“E nesse mundo criaremos nossas crianças livres para escolher a melhor maneira de se sentir realizadas. Pois somos coletivamente responsáveis pelo cuidado e pela criação dos jovens, uma vez que criá-los é, enfim, uma função da espécie.” O filho homem: reflexões de uma lésbica negra e feminista, Audre Lorde.

Fui criada por três mulheres héteros, tenho o privilégio de ter três mães: a minha avó Dona Vera, minha mãe Ana Cristina e a minha tia Ana Lúcia. Na minha família, nunca teve essa questão de apenas uma mulher ser responsável pelas crianças, todas tinham um pouco de responsabilidade com a nossa criação e cuidados. 

No dia das mães da escola, sempre era uma questão para mim o fato de só poder homenagear uma mãe por vez, realmente nunca entendi aquilo. A minha família está longe de ser essa do comercial de margarina: branca, classe média alta e residente de alguma área nobre da cidade. 

A minha família não é a tradicional brasileira (ainda bem), como aquela nuclear dos comerciais de margarina. Fui criada pelos meus avós maternos com a presença da minha mãe, da minha tia e de várias outras primas/tias por perto, somos uma família do subúrbio do Rio de Janeiro. 

Por causa de tudo isso, nunca tive problemas para entender que família é algo plural e existem diversas formas de se constituir uma família. O afeto e o respeito são elementos fundamentais para existência de uma família, por isso também podemos escolher a nossa própria família, podemos ter mais de uma inclusive. Família é onde existe o amor!

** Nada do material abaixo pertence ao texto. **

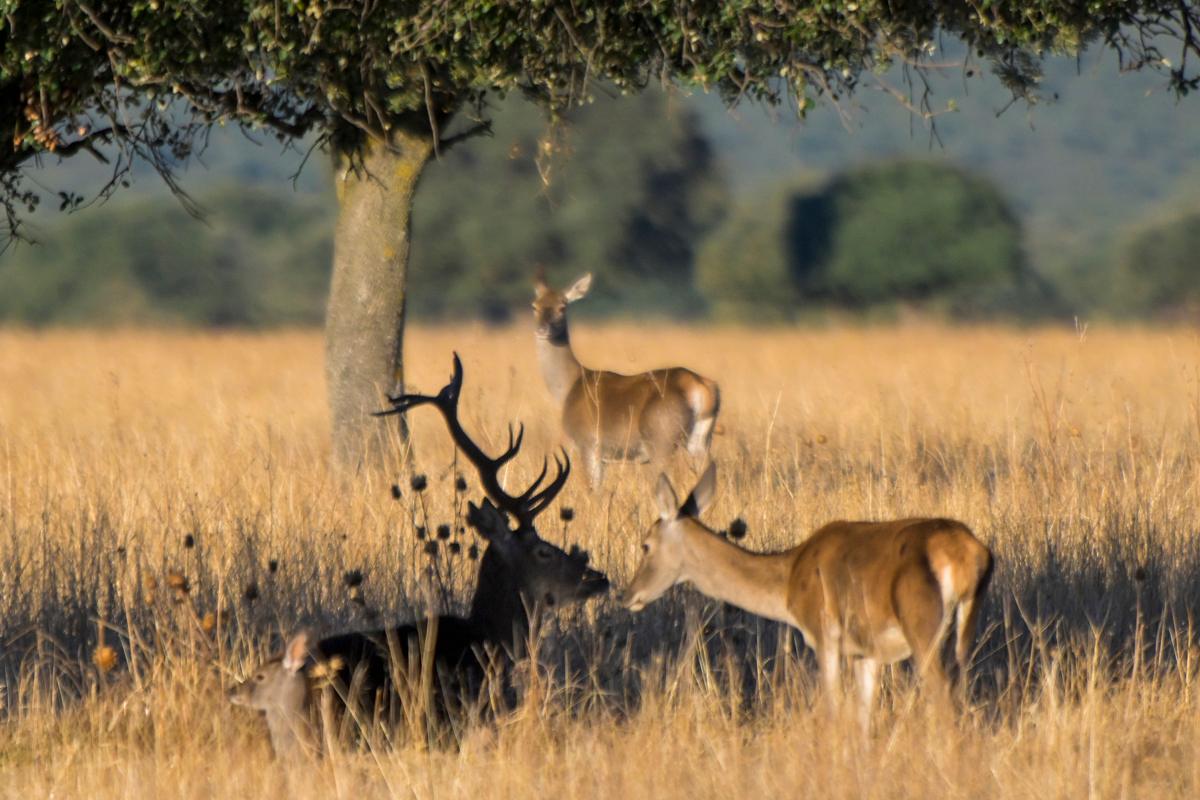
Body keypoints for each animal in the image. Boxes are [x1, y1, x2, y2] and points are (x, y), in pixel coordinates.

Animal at [535, 271, 720, 489]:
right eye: (535, 306)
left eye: (562, 306)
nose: (542, 329)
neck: (569, 386)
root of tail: (698, 386)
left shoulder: (588, 444)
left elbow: (595, 490)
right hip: (700, 440)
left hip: (661, 439)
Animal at [619, 462, 993, 734]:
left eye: (645, 544)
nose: (628, 594)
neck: (789, 580)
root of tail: (970, 556)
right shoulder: (866, 652)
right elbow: (862, 720)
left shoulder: (824, 636)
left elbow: (833, 711)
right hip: (963, 635)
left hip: (923, 630)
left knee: (945, 703)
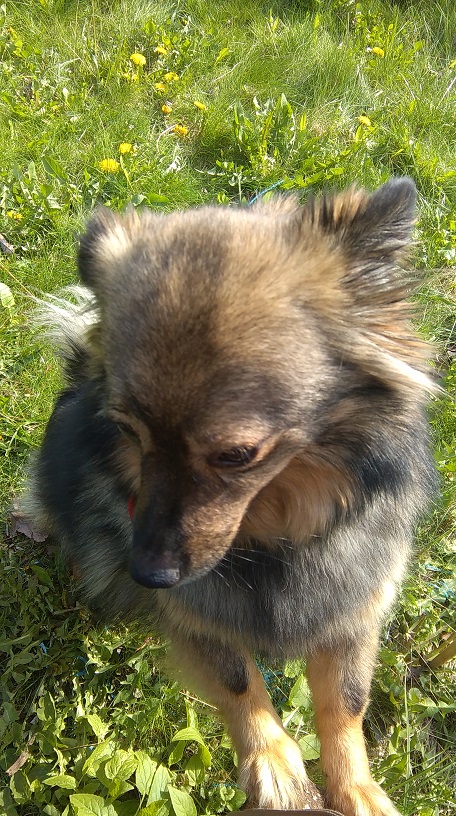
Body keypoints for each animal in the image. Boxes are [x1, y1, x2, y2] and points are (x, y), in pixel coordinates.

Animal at [24, 178, 437, 816]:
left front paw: (357, 789)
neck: (277, 534)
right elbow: (238, 677)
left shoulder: (354, 601)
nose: (147, 574)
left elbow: (347, 701)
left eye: (236, 456)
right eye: (129, 431)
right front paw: (273, 762)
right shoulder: (196, 608)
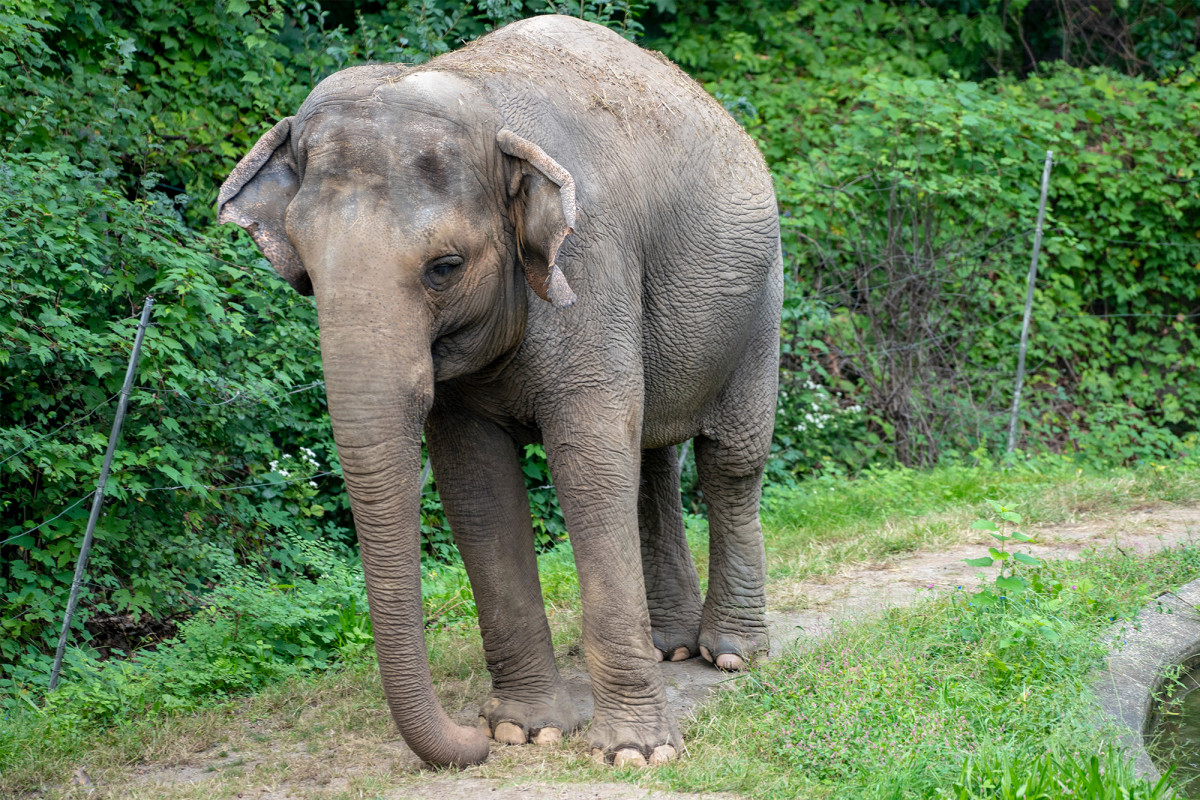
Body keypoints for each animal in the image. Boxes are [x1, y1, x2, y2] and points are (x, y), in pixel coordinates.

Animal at [218, 15, 781, 769]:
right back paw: (672, 648)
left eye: (445, 267)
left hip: (762, 295)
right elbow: (477, 486)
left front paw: (634, 753)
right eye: (305, 270)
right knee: (653, 460)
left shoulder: (591, 263)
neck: (480, 101)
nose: (471, 739)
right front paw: (527, 731)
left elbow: (587, 466)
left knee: (730, 462)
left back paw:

Por causa da heteronormatividade estrutural, aquela ideologia onde apenas o homem heterossexual e a mulher heterossexual podem constituir uma família, vale uma observação aqui para dizer que essa “autorização de construção de família’’ é permitida basicamente para pessoas brancas, a gente acaba acreditando que não existem outros tipos de família. Existe um apagamento ideológico com direcionamento político-social legitimado não apenas pela heteronormatividade mas também pelo Estado. 

Existe toda uma estrutura social para dizer que lésbicas não podem ser mães e constituir família. Trazendo novamente a heteronormatividade para o debate, por causa dela existe esse pensamento mentiroso de que: lésbicas não são mulheres e lésbicas querem tentar ser homem, logo não podem ser mães. Esse argumento é completamente lesbofóbico e mentiroso. 

Como já afirmei em outros textos aqui da minha coluna, lésbicas são plurais e possuem diversas vivências diferentes. Nós podemos ser o que quisermos ser, inclusive ser mães e construir uma família com nossas companheiras.

A maternidade lésbica existe! Lésbicas também são mães, nossas famílias existem e precisam ser respeitadas. Por isso hoje desejo um feliz dia das mães para todas as lésbicas que são mães e para todas as famílias em suas mais diversas formas.
Inclusive, fiquei muito feliz esse ano quando soube do nascimento do filho da jogadora da seleção de futebol Cris Rozeira e sua esposa, a advogada Ana Paula Garcia. Bento nasceu no dia internacional da visibilidade lésbica. Coincidência mais linda, não?